= Beginning of Section =

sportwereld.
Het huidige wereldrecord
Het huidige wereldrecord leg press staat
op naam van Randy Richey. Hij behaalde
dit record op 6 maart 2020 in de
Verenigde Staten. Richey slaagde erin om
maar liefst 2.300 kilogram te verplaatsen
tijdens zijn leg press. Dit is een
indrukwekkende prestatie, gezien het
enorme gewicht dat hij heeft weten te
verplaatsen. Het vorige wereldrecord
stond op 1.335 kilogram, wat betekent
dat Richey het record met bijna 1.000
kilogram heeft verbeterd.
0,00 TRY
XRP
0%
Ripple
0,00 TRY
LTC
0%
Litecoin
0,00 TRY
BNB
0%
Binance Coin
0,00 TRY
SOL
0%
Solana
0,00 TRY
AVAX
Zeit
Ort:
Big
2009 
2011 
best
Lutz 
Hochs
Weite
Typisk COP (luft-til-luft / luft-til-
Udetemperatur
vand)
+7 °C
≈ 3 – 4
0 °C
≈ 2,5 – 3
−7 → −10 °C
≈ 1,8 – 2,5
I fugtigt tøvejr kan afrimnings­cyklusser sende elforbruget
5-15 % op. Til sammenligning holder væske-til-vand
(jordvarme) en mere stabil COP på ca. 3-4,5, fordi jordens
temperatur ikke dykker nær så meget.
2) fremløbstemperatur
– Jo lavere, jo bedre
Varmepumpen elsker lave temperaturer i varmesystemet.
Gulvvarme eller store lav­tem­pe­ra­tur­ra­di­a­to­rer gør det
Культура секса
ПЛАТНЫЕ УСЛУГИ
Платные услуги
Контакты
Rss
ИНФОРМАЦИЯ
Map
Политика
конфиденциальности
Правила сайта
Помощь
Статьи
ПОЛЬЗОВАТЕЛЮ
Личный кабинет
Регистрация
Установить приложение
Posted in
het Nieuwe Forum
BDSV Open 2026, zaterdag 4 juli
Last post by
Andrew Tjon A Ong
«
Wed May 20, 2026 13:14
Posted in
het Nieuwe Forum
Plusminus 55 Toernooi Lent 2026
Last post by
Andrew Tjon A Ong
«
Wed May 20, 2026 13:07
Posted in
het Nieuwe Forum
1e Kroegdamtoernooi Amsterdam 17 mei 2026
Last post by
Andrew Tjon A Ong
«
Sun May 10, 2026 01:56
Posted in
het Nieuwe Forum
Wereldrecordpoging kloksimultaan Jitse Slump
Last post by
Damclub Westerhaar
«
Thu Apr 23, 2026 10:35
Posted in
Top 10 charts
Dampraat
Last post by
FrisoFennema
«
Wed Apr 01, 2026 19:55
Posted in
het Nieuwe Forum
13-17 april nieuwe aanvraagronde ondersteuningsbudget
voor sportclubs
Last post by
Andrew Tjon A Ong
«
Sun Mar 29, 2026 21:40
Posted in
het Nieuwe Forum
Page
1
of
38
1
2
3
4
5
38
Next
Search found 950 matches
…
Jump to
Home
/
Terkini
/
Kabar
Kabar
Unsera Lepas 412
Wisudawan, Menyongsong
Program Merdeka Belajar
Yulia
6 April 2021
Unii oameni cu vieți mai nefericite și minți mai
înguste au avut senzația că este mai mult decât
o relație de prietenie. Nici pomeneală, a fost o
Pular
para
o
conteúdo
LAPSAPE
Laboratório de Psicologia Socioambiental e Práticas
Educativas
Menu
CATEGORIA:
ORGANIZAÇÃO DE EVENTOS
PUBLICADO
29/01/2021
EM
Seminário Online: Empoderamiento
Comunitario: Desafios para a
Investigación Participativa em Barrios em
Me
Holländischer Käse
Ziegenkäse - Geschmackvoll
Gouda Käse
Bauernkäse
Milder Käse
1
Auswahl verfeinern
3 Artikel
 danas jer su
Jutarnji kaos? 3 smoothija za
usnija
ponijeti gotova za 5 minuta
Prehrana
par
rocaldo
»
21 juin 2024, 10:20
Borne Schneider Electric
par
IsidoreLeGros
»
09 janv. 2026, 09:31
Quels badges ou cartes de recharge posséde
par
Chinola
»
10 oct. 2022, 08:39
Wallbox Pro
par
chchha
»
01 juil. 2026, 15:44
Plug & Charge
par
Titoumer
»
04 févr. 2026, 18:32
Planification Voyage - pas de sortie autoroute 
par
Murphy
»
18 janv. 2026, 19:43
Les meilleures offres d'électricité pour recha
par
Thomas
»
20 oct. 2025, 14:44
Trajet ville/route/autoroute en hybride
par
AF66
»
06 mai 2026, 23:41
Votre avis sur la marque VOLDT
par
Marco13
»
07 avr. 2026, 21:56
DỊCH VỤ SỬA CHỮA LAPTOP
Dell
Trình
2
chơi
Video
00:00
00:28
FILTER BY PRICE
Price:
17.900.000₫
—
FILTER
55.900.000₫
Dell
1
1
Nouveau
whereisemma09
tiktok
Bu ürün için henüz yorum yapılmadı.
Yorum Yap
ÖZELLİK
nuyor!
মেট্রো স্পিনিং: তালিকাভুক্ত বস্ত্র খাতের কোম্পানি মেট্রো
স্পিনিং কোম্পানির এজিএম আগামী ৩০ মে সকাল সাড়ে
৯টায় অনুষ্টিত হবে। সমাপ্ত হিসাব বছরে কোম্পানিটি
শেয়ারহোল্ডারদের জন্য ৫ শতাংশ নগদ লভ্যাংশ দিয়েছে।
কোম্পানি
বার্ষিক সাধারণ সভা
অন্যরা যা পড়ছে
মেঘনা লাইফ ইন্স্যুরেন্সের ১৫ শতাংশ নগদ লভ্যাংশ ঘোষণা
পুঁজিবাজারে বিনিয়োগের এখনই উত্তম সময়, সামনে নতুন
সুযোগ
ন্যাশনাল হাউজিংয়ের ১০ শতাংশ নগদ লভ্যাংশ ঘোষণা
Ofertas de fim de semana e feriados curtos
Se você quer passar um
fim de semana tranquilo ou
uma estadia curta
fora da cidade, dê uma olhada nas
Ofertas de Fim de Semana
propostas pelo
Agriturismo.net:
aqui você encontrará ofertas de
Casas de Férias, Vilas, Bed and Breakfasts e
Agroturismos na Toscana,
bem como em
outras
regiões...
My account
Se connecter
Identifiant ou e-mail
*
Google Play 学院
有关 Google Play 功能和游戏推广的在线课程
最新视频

= End of Section =

#### What you are asked to do
Put every line of text from the data above into a Markdown table with the columns Row and Line. Number the rows in order and leave out blank lines.

#### Reply to the exercise
| Row | Line |
|---|---|
| 1 | sportwereld. |
| 2 | Het huidige wereldrecord |
| 3 | Het huidige wereldrecord leg press staat |
| 4 | op naam van Randy Richey. Hij behaalde |
| 5 | dit record op 6 maart 2020 in de |
| 6 | Verenigde Staten. Richey slaagde erin om |
| 7 | maar liefst 2.300 kilogram te verplaatsen |
| 8 | tijdens zijn leg press. Dit is een |
| 9 | indrukwekkende prestatie, gezien het |
| 10 | enorme gewicht dat hij heeft weten te |
| 11 | verplaatsen. Het vorige wereldrecord |
| 12 | stond op 1.335 kilogram, wat betekent |
| 13 | dat Richey het record met bijna 1.000 |
| 14 | kilogram heeft verbeterd. |
| 15 | 0,00 TRY |
| 16 | XRP |
| 17 | 0% |
| 18 | Ripple |
| 19 | 0,00 TRY |
| 20 | LTC |
| 21 | 0% |
| 22 | Litecoin |
| 23 | 0,00 TRY |
| 24 | BNB |
| 25 | 0% |
| 26 | Binance Coin |
| 27 | 0,00 TRY |
| 28 | SOL |
| 29 | 0% |
| 30 | Solana |
| 31 | 0,00 TRY |
| 32 | AVAX |
| 33 | Zeit |
| 34 | Ort: |
| 35 | Big |
| 36 | 2009  |
| 37 | 2011  |
| 38 | best |
| 39 | Lutz  |
| 40 | Hochs |
| 41 | Weite |
| 42 | Typisk COP (luft-til-luft / luft-til- |
| 43 | Udetemperatur |
| 44 | vand) |
| 45 | +7 °C |
| 46 | ≈ 3 – 4 |
| 47 | 0 °C |
| 48 | ≈ 2,5 – 3 |
| 49 | −7 → −10 °C |
| 50 | ≈ 1,8 – 2,5 |
| 51 | I fugtigt tøvejr kan afrimnings­cyklusser sende elforbruget |
| 52 | 5-15 % op. Til sammenligning holder væske-til-vand |
| 53 | (jordvarme) en mere stabil COP på ca. 3-4,5, fordi jordens |
| 54 | temperatur ikke dykker nær så meget. |
| 55 | 2) fremløbstemperatur |
| 56 | – Jo lavere, jo bedre |
| 57 | Varmepumpen elsker lave temperaturer i varmesystemet. |
| 58 | Gulvvarme eller store lav­tem­pe­ra­tur­ra­di­a­to­rer gør det |
| 59 | Культура секса |
| 60 | ПЛАТНЫЕ УСЛУГИ |
| 61 | Платные услуги |
| 62 | Контакты |
| 63 | Rss |
| 64 | ИНФОРМАЦИЯ |
| 65 | Map |
| 66 | Политика |
| 67 | конфиденциальности |
| 68 | Правила сайта |
| 69 | Помощь |
| 70 | Статьи |
| 71 | ПОЛЬЗОВАТЕЛЮ |
| 72 | Личный кабинет |
| 73 | Регистрация |
| 74 | Установить приложение |
| 75 | Posted in |
| 76 | het Nieuwe Forum |
| 77 | BDSV Open 2026, zaterdag 4 juli |
| 78 | Last post by |
| 79 | Andrew Tjon A Ong |
| 80 | « |
| 81 | Wed May 20, 2026 13:14 |
| 82 | Posted in |
| 83 | het Nieuwe Forum |
| 84 | Plusminus 55 Toernooi Lent 2026 |
| 85 | Last post by |
| 86 | Andrew Tjon A Ong |
| 87 | « |
| 88 | Wed May 20, 2026 13:07 |
| 89 | Posted in |
| 90 | het Nieuwe Forum |
| 91 | 1e Kroegdamtoernooi Amsterdam 17 mei 2026 |
| 92 | Last post by |
| 93 | Andrew Tjon A Ong |
| 94 | « |
| 95 | Sun May 10, 2026 01:56 |
| 96 | Posted in |
| 97 | het Nieuwe Forum |
| 98 | Wereldrecordpoging kloksimultaan Jitse Slump |
| 99 | Last post by |
| 100 | Damclub Westerhaar |
| 101 | « |
| 102 | Thu Apr 23, 2026 10:35 |
| 103 | Posted in |
| 104 | Top 10 charts |
| 105 | Dampraat |
| 106 | Last post by |
| 107 | FrisoFennema |
| 108 | « |
| 109 | Wed Apr 01, 2026 19:55 |
| 110 | Posted in |
| 111 | het Nieuwe Forum |
| 112 | 13-17 april nieuwe aanvraagronde ondersteuningsbudget |
| 113 | voor sportclubs |
| 114 | Last post by |
| 115 | Andrew Tjon A Ong |
| 116 | « |
| 117 | Sun Mar 29, 2026 21:40 |
| 118 | Posted in |
| 119 | het Nieuwe Forum |
| 120 | Page |
| 121 | 1 |
| 122 | of |
| 123 | 38 |
| 124 | 1 |
| 125 | 2 |
| 126 | 3 |
| 127 | 4 |
| 128 | 5 |
| 129 | 38 |
| 130 | Next |
| 131 | Search found 950 matches |
| 132 | … |
| 133 | Jump to |
| 134 | Home |
| 135 | / |
| 136 | Terkini |
| 137 | / |
| 138 | Kabar |
| 139 | Kabar |
| 140 | Unsera Lepas 412 |
| 141 | Wisudawan, Menyongsong |
| 142 | Program Merdeka Belajar |
| 143 | Yulia |
| 144 | 6 April 2021 |
| 145 | Unii oameni cu vieți mai nefericite și minți mai |
| 146 | înguste au avut senzația că este mai mult decât |
| 147 | o relație de prietenie. Nici pomeneală, a fost o |
| 148 | Pular |
| 149 | para |
| 150 | o |
| 151 | conteúdo |
| 152 | LAPSAPE |
| 153 | Laboratório de Psicologia Socioambiental e Práticas |
| 154 | Educativas |
| 155 | Menu |
| 156 | CATEGORIA: |
| 157 | ORGANIZAÇÃO DE EVENTOS |
| 158 | PUBLICADO |
| 159 | 29/01/2021 |
| 160 | EM |
| 161 | Seminário Online: Empoderamiento |
| 162 | Comunitario: Desafios para a |
| 163 | Investigación Participativa em Barrios em |
| 164 | Me |
| 165 | Holländischer Käse |
| 166 | Ziegenkäse - Geschmackvoll |
| 167 | Gouda Käse |
| 168 | Bauernkäse |
| 169 | Milder Käse |
| 170 | 1 |
| 171 | Auswahl verfeinern |
| 172 | 3 Artikel |
| 173 |  danas jer su |
| 174 | Jutarnji kaos? 3 smoothija za |
| 175 | usnija |
| 176 | ponijeti gotova za 5 minuta |
| 177 | Prehrana |
| 178 | par |
| 179 | rocaldo |
| 180 | » |
| 181 | 21 juin 2024, 10:20 |
| 182 | Borne Schneider Electric |
| 183 | par |
| 184 | IsidoreLeGros |
| 185 | » |
| 186 | 09 janv. 2026, 09:31 |
| 187 | Quels badges ou cartes de recharge posséde |
| 188 | par |
| 189 | Chinola |
| 190 | » |
| 191 | 10 oct. 2022, 08:39 |
| 192 | Wallbox Pro |
| 193 | par |
| 194 | chchha |
| 195 | » |
| 196 | 01 juil. 2026, 15:44 |
| 197 | Plug & Charge |
| 198 | par |
| 199 | Titoumer |
| 200 | » |
| 201 | 04 févr. 2026, 18:32 |
| 202 | Planification Voyage - pas de sortie autoroute  |
| 203 | par |
| 204 | Murphy |
| 205 | » |
| 206 | 18 janv. 2026, 19:43 |
| 207 | Les meilleures offres d'électricité pour recha |
| 208 | par |
| 209 | Thomas |
| 210 | » |
| 211 | 20 oct. 2025, 14:44 |
| 212 | Trajet ville/route/autoroute en hybride |
| 213 | par |
| 214 | AF66 |
| 215 | » |
| 216 | 06 mai 2026, 23:41 |
| 217 | Votre avis sur la marque VOLDT |
| 218 | par |
| 219 | Marco13 |
| 220 | » |
| 221 | 07 avr. 2026, 21:56 |
| 222 | DỊCH VỤ SỬA CHỮA LAPTOP |
| 223 | Dell |
| 224 | Trình |
| 225 | 2 |
| 226 | chơi |
| 227 | Video |
| 228 | 00:00 |
| 229 | 00:28 |
| 230 | FILTER BY PRICE |
| 231 | Price: |
| 232 | 17.900.000₫ |
| 233 | — |
| 234 | FILTER |
| 235 | 55.900.000₫ |
| 236 | Dell |
| 237 | 1 |
| 238 | 1 |
| 239 | Nouveau |
| 240 | whereisemma09 |
| 241 | tiktok |
| 242 | Bu ürün için henüz yorum yapılmadı. |
| 243 | Yorum Yap |
| 244 | ÖZELLİK |
| 245 | nuyor! |
| 246 | মেট্রো স্পিনিং: তালিকাভুক্ত বস্ত্র খাতের কোম্পানি মেট্রো |
| 247 | স্পিনিং কোম্পানির এজিএম আগামী ৩০ মে সকাল সাড়ে |
| 248 | ৯টায় অনুষ্টিত হবে। সমাপ্ত হিসাব বছরে কোম্পানিটি |
| 249 | শেয়ারহোল্ডারদের জন্য ৫ শতাংশ নগদ লভ্যাংশ দিয়েছে। |
| 250 | কোম্পানি |
| 251 | বার্ষিক সাধারণ সভা |
| 252 | অন্যরা যা পড়ছে |
| 253 | মেঘনা লাইফ ইন্স্যুরেন্সের ১৫ শতাংশ নগদ লভ্যাংশ ঘোষণা |
| 254 | পুঁজিবাজারে বিনিয়োগের এখনই উত্তম সময়, সামনে নতুন |
| 255 | সুযোগ |
| 256 | ন্যাশনাল হাউজিংয়ের ১০ শতাংশ নগদ লভ্যাংশ ঘোষণা |
| 257 | Ofertas de fim de semana e feriados curtos |
| 258 | Se você quer passar um |
| 259 | fim de semana tranquilo ou |
| 260 | uma estadia curta |
| 261 | fora da cidade, dê uma olhada nas |
| 262 | Ofertas de Fim de Semana |
| 263 | propostas pelo |
| 264 | Agriturismo.net: |
| 265 | aqui você encontrará ofertas de |
| 266 | Casas de Férias, Vilas, Bed and Breakfasts e |
| 267 | Agroturismos na Toscana, |
| 268 | bem como em |
| 269 | outras |
| 270 | regiões... |
| 271 | My account |
| 272 | Se connecter |
| 273 | Identifiant ou e-mail |
| 274 | * |
| 275 | Google Play 学院 |
| 276 | 有关 Google Play 功能和游戏推广的在线课程 |
| 277 | 最新视频 |